Non-Fiction Most Specifically Crafted For My Interests: The Star Machine
I have long been fascinated with celebrity as a concept, and more specifically with the role they play in the broader culture, the way the public projects certain qualities onto people they don’t even know. Image-making, conducted by the studios, was very deliberate during the Golden Age of Hollywood, sometimes for better but much more often for worse for the people who went through it. This book doesn’t get into the big, major stars (Humphrey Bogart, Marilyn Monroe, Judy Garland, etc) that everyone already knows, instead focusing on actors who were very successful in their own time but aren’t necessarily super recognizable to those who haven’t taken an interest in classic film: Tyrone Power, Errol Flynn, Jean Arthur, Lana Turner. It reviews the ways their images were created through the roles they were assigned and the ways their personal lives were manipulated and/or promoted by studios and the news outlets that depended on them, and how, despite these efforts, these talented performers did not achieve screen immortality. It is often overly detailed and sometimes threatens to verge into tedium but honestly I want this kind of thing injected into my veins.

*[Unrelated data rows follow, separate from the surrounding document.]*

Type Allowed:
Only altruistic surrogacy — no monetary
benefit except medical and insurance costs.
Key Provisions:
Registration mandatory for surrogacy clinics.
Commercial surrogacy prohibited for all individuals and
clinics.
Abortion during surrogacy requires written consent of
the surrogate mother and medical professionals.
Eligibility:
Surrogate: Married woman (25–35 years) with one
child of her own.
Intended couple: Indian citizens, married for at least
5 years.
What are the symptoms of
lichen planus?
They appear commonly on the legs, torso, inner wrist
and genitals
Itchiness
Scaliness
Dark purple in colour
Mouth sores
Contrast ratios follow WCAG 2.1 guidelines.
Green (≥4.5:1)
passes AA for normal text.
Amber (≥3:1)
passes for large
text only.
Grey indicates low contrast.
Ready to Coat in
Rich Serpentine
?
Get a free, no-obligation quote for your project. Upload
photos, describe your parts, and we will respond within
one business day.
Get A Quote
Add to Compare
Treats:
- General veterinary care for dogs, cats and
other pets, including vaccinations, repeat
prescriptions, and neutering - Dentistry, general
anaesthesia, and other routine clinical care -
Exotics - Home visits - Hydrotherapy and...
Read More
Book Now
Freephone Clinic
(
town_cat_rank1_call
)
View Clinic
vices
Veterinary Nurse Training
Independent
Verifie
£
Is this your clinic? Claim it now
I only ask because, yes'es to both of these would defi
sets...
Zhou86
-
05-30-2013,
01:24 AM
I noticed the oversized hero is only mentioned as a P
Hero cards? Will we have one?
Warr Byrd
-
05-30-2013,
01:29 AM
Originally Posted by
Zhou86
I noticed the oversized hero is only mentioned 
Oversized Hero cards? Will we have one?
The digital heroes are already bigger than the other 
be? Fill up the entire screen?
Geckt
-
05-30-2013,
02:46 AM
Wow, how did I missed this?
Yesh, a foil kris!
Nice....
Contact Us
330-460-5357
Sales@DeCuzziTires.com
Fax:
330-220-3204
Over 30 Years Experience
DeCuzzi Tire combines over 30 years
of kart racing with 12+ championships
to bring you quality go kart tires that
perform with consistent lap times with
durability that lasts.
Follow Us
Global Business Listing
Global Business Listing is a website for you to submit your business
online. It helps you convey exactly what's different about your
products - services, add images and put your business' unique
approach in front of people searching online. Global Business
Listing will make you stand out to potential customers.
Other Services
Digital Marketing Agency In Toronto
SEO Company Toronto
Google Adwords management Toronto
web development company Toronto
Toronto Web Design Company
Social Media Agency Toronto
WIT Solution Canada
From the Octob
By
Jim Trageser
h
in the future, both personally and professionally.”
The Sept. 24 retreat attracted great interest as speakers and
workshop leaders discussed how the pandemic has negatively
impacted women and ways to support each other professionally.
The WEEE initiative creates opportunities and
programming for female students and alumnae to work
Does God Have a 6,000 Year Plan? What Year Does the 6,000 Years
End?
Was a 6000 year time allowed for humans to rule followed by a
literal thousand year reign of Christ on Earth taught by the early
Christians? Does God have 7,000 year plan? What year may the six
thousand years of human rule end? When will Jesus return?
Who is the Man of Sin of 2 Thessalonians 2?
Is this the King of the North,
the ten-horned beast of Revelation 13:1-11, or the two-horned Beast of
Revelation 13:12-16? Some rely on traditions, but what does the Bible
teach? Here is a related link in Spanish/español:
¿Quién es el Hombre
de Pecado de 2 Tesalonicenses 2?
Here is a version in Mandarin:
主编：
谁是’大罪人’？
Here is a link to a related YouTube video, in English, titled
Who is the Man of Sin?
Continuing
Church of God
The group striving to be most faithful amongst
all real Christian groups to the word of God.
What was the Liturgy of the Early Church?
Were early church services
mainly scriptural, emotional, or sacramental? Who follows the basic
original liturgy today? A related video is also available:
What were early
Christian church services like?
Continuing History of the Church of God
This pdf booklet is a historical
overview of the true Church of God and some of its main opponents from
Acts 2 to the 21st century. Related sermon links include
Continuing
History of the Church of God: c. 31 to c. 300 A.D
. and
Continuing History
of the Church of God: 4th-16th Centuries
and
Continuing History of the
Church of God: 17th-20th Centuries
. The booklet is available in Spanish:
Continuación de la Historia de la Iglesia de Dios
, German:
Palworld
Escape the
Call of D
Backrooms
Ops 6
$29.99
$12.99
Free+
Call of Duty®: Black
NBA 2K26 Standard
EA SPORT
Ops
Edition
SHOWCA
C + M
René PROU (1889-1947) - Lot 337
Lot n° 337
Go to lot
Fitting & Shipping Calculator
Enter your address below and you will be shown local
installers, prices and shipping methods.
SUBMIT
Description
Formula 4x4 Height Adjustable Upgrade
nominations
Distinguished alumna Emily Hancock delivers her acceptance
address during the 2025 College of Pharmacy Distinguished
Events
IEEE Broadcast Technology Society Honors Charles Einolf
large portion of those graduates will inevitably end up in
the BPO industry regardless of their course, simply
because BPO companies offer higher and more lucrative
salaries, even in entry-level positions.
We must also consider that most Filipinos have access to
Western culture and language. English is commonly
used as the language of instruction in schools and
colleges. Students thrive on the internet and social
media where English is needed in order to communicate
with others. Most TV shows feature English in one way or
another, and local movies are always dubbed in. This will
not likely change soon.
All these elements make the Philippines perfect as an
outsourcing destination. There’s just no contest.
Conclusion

Book I Was Most Surprised Was Picked By A Celebrity Book Club: City of Night Birds
Don’t get me wrong, I quite liked this book. But it’s very much a slow starter and is most effective if you come in with some background knowledge of Russian culture. While many of the elements of a “ballet book” are present, it’s really an introspective character piece with more ambiguous friendships than obviously catty dancers. I expect celebrity book clubs to choose books with more obvious wide appeal so was (pleasantly) taken aback to see this one chosen by Reese Witherspoon.